In the new study, a Danish-Czech-U.S. team first firmed up the drug’s
anticancer effects by combing through Denmark’s unique cancer
registry—more than 240,000 cases diagnosed between 2000 and 2013, along
with data on the medications each patient took. Of the more than 3000
patients taking Antabuse, the cancer death rate was 34% lower for the 1177 who stayed on the drug compared with those who stopped taking it, the researchers report today in Nature.
The drug was an equal opportunity anticancer weapon; its benefits held
for prostate, breast, and colon cancer, as well as cancer overall.

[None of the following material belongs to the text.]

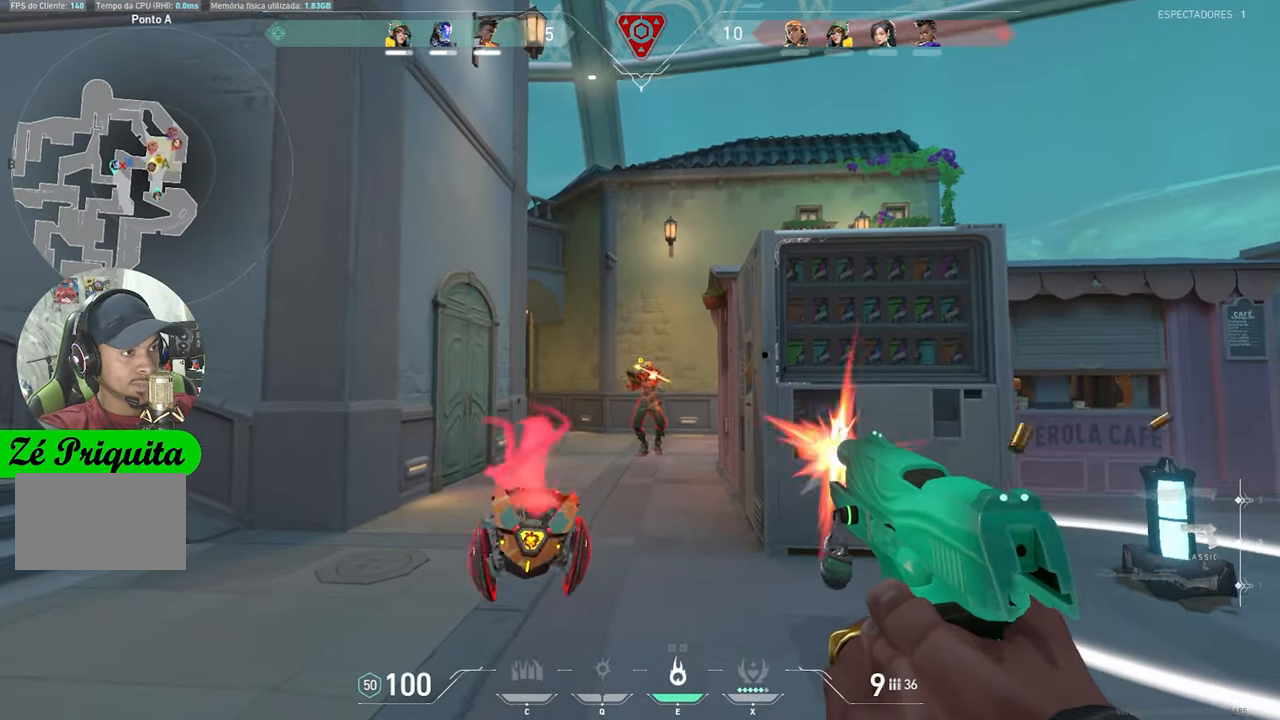
{"keys": ["d"], "mouse": ["left"], "mouse_move": "still", "events": [[83, "mouse_left", "up"], [133, "d", "down"], [133, "mouse_left", "down"], [183, "shift", "up"], [233, "ctrl", "up"], [233, "mouse_left", "up"], [333, "mouse_left", "down"], [416, "mouse_left", "up"], [466, "mouse_left", "down"]]}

The researchers also confirmed that disulfiram slows the growth of
breast cancer tumors in mice, particularly if combined with a copper
supplement, which was already known to enhance its effects. They then
showed that when the mice broke down disulfiram, its main metabolite,
ditiocarb, forms a complex with copper that blocks the machinery that
cells use to dispose of misfolded and unneeded proteins. “Everything is
frozen,” says cancer biologist Jiri Bartek of the Danish Cancer Society
Research Center in Copenhagen, a co-leader of the study. Partly because
of the resulting protein buildup, the cancer cells become stressed and
die.
Although some approved cancer drugs and others in development
interfere with the same protein cleanup process, known as the
ubiquitin-proteasome system, disulfiram targets only a specific
molecular complex within this machinery. That could explain why it is so
effective, Pagano says. Bartek’s team also solved another puzzle—why
normal cells aren’t harmed by disulfiram, even when patients take it for
years. For unclear reasons, the copper metabolite is 10 times more
abundant in tumor tissue compared with other tissues, the group found.

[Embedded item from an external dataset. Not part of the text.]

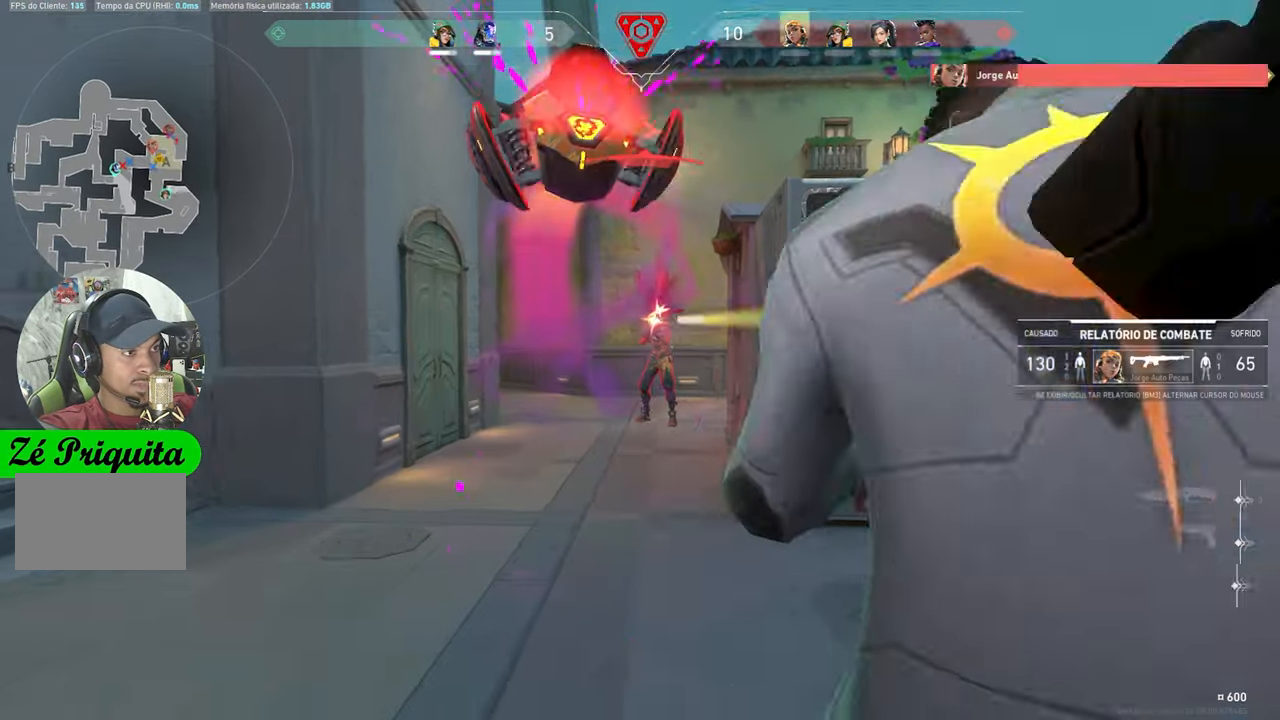
{"keys": [], "mouse": [], "mouse_move": "still", "events": [[66, "mouse_left", "up"], [150, "mouse_left", "down"], [250, "mouse_left", "up"], [300, "mouse_left", "down"], [333, "d", "up"], [383, "mouse_left", "up"]]}
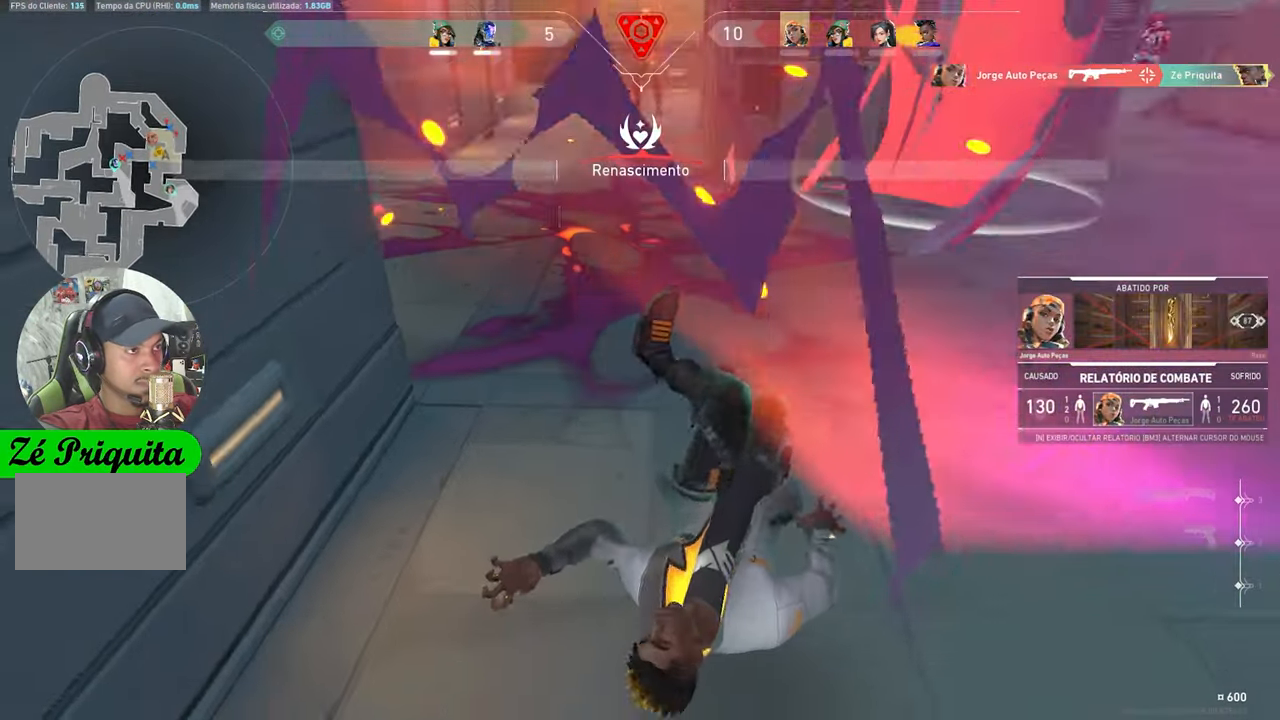
{"keys": ["v"], "mouse": [], "mouse_move": "still", "events": [[266, "v", "down"]]}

Despite the compelling 1971 anecdote, disulfiram probably “is not a
cure” for most cancer patients, cautions cancer biologist Thomas
Helleday of the Karolinska Institute in Stockholm. However, the drug
could help extend the lives of patients with metastatic cancer—it’s
already shown evidence of doing so when combined with chemotherapy in a small lung cancer trial.
Bartek and collaborators are now launching trials to test a
disulfiram-copper combo as a treatment for metastatic breast and colon
cancers and for glioblastoma, a type of brain cancer.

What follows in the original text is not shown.